Ideas about how to get them breeding again?


----------



## emc7 (Jul 23, 2005)

temp? Is it warmer now than when they were doing well?


----------



## mousey (Jan 18, 2005)

good question and a bit hard to answer with any certainty. 
For 3 years they had been in the basement - on the floor for the summer and up on a shelf for the winter. I keep the heater on to 50 degrees in the winter and I do not know what the temp gets in the summer.
Last winter because they started to do poorly I moved them to the fish room which is kept at 72 degrees.

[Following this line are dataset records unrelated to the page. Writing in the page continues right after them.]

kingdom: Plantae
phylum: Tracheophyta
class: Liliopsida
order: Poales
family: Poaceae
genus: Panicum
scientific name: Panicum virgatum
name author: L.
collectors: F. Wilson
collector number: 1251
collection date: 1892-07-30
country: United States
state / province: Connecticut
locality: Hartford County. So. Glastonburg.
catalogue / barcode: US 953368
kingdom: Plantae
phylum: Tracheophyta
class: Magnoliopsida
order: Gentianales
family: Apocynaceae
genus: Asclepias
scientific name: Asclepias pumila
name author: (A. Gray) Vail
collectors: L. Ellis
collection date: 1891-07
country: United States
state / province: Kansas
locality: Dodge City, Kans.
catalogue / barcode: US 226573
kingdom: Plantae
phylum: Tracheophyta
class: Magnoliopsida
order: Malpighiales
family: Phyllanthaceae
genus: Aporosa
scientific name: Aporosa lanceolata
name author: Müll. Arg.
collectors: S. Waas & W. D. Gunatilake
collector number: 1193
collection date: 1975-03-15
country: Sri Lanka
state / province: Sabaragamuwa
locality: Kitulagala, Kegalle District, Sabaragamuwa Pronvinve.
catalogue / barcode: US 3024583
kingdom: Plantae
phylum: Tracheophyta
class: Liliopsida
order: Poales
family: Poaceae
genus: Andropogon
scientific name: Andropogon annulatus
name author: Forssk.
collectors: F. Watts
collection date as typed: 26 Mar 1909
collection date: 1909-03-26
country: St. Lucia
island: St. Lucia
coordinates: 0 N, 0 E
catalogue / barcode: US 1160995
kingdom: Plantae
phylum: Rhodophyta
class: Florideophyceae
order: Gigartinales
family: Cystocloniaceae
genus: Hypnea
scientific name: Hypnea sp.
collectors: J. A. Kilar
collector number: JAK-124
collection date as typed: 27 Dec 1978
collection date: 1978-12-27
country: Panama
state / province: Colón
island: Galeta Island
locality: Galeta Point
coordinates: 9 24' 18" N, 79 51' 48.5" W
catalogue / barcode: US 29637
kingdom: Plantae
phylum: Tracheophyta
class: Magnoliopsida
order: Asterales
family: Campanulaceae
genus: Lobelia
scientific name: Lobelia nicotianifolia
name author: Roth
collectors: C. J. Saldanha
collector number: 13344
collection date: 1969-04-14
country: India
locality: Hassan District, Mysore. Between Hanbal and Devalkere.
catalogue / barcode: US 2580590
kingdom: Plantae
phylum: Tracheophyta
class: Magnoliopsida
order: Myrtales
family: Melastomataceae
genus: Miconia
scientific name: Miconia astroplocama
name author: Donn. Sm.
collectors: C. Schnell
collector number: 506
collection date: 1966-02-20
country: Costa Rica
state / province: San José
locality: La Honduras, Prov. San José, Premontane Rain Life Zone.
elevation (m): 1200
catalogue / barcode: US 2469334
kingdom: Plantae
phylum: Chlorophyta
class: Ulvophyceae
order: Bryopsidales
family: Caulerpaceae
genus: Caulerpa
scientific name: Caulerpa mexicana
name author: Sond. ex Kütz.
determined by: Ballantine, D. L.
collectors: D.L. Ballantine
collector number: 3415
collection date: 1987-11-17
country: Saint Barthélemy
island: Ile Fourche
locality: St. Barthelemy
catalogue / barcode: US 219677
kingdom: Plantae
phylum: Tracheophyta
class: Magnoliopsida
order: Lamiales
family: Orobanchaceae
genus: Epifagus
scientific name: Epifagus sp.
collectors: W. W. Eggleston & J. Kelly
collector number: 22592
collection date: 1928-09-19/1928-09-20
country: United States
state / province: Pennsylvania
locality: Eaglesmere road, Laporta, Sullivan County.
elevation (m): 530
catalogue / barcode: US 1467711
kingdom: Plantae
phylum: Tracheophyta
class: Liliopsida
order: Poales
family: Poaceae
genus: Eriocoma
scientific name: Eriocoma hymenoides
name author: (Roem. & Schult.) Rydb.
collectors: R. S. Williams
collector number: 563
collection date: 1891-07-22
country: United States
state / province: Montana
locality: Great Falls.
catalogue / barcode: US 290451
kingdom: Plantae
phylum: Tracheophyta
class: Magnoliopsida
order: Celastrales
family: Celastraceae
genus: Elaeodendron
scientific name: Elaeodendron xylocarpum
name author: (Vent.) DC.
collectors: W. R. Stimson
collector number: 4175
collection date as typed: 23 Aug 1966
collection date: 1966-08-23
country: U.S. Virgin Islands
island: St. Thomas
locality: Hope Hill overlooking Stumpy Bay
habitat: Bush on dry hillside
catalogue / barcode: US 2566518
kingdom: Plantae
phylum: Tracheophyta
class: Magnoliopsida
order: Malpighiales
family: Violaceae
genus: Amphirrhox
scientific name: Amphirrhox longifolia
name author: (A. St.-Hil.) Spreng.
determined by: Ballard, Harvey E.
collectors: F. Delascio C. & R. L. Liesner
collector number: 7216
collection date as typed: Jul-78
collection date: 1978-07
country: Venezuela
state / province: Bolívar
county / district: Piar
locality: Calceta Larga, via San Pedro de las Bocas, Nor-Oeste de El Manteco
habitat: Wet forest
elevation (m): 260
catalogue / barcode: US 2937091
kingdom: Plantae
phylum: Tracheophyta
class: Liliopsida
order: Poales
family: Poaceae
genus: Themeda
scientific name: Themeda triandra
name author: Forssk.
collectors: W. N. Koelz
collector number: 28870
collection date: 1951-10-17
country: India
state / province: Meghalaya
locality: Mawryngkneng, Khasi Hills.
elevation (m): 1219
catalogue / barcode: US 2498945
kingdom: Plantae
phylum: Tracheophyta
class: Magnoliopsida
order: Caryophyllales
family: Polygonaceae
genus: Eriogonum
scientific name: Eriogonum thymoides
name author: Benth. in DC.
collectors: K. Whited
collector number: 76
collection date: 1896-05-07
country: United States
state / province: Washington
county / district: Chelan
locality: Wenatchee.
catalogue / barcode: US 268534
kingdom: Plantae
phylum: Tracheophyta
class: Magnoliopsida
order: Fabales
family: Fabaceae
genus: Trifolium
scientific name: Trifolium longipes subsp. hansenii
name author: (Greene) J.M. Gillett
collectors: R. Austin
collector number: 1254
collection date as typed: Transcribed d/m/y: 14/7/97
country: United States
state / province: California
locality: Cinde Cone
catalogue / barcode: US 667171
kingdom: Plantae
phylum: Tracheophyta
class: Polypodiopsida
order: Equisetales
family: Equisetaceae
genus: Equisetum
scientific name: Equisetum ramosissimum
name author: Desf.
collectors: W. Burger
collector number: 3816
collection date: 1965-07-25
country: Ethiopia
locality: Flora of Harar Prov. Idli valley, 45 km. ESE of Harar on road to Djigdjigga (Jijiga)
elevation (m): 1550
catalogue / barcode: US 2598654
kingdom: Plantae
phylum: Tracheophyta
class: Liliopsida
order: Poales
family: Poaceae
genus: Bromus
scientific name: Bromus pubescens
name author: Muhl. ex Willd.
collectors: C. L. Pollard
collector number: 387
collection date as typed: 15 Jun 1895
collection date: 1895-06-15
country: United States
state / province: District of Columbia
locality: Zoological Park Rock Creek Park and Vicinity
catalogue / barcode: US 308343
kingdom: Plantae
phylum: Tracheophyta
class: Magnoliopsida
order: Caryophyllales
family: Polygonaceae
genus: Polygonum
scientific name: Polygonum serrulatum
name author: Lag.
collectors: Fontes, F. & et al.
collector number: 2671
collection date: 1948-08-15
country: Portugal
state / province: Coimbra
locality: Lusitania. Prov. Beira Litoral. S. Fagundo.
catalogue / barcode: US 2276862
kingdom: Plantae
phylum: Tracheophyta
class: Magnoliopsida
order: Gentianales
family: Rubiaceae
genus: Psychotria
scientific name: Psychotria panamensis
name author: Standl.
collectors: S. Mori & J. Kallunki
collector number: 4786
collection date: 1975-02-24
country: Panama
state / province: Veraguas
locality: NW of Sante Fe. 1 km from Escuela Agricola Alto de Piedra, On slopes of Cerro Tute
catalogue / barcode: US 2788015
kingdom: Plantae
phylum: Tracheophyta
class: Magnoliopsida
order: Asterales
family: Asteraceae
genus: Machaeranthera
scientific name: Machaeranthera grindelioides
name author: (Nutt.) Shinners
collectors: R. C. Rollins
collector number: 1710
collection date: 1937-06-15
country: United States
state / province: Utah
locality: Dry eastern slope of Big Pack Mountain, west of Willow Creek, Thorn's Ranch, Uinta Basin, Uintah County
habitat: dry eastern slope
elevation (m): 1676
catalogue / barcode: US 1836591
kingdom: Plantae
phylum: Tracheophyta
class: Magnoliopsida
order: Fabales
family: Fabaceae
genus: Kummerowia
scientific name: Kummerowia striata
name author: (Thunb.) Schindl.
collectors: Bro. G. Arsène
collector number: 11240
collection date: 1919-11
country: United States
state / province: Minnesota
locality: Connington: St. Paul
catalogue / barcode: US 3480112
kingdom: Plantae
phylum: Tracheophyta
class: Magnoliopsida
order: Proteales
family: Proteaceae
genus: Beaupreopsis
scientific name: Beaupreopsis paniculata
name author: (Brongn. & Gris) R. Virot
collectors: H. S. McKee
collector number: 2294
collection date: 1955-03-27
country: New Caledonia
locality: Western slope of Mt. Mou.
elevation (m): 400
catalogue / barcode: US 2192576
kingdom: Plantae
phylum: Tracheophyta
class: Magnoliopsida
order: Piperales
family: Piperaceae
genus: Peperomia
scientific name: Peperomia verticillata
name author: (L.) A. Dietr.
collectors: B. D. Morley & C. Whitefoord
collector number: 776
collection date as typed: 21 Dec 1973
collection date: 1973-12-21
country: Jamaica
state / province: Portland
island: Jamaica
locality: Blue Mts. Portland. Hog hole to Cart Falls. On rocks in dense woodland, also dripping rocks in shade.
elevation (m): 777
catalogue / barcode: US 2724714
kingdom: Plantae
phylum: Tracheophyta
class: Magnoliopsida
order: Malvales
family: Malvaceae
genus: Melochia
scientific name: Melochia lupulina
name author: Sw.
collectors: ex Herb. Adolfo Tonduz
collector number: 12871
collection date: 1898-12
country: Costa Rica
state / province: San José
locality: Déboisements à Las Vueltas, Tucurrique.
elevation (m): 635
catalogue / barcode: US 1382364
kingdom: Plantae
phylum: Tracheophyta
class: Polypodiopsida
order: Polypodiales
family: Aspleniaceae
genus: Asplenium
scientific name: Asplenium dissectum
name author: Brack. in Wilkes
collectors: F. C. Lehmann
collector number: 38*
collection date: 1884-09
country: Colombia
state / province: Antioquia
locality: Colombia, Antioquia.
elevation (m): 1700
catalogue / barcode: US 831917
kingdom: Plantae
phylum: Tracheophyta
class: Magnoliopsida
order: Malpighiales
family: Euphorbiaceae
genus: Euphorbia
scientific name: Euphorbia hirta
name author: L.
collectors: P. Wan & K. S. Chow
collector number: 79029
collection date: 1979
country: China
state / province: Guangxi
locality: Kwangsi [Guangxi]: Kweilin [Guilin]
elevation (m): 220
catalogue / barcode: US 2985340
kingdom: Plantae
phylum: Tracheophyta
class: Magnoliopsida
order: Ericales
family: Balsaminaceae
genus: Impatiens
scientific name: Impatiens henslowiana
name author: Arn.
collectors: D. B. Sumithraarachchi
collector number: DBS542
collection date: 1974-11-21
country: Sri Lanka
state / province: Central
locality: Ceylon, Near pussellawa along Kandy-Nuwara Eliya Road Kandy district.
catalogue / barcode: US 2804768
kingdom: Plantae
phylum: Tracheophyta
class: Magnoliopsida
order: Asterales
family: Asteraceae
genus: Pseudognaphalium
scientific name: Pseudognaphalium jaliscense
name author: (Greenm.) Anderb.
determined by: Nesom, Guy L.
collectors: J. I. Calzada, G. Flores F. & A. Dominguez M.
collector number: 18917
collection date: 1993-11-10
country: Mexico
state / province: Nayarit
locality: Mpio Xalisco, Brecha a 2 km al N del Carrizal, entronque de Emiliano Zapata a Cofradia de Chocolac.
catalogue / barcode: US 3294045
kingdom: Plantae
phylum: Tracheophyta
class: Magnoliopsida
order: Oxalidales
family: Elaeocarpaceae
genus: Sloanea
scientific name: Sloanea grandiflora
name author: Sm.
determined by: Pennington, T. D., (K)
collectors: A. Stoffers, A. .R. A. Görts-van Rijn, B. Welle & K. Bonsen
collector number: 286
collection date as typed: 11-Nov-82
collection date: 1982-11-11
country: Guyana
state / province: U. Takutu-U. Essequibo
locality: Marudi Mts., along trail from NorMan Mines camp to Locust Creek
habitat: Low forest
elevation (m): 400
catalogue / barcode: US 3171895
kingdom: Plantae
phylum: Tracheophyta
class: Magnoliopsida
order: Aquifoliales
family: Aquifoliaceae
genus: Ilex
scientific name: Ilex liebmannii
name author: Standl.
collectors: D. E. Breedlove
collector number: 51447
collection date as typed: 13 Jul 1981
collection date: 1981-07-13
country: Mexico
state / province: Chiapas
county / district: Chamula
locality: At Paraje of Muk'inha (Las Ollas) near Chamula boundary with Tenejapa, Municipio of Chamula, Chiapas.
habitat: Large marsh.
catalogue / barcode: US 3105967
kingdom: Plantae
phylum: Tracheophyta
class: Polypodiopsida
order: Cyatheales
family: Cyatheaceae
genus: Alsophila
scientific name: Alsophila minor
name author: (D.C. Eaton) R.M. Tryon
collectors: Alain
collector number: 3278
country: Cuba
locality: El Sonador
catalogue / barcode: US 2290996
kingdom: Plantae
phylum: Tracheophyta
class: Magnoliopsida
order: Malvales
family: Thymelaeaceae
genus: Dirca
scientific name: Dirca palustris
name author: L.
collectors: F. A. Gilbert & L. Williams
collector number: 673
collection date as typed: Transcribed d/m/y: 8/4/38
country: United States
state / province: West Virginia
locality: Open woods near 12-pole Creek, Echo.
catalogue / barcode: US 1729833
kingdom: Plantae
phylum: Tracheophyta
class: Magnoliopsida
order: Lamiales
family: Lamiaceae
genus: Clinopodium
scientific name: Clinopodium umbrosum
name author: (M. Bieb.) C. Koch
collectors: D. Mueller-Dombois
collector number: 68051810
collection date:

As the temps outside warmed up I moved them back to the basement.
So the declining population has been happening over the past 1-2 years I guess.
I have tried fish food, crackers( no salt), letting the soil dry a bit, moistening more.
I just don't know what else to try!


----------



## emc7 (Jul 23, 2005)

have you seen this? http://www.youtube.com/watch?v=HhWPNhI8iiU&feature=related 
This guy is in our club and I think he spends more feeding his worms than he would for fish food. But he knows his stuff and I can get you his e-mail.


----------



## mousey (Jan 18, 2005)

wow. I never think of going to U tube for any info- have always thought of it as a place for funny videos but it seems to becoming a user manual guide for just about everything.
I watched the video and I must say we don't even eat ' the highest quality' organic yogurt.
So I will try using a different food source and see if it makes a difference.
Thanks for the link!!


----------



## Toshogu (Apr 24, 2009)

eh... I couldn't do this. I would eat the whole wheat bread and yogurt before the worms got it.


----------



## mousey (Jan 18, 2005)

well I tried using an algae pellet along with the crackers. It went moldy within a few days and they will avoid mold.
I tried some fish food but I found that it makes the worms a bit harder to find as they seem to absorb the color of the food a bit.
I tried moving them to a warmer spot than the basement floor.
( the persom who gave me the starter 3-4 years ago kept hers on the basement floor.)There are a few in there but not many. I have tried brown bread in the past and they wouldn't eat it.
I dunno. It is really a lot easier to go to the lps and buy frozen worms!


----------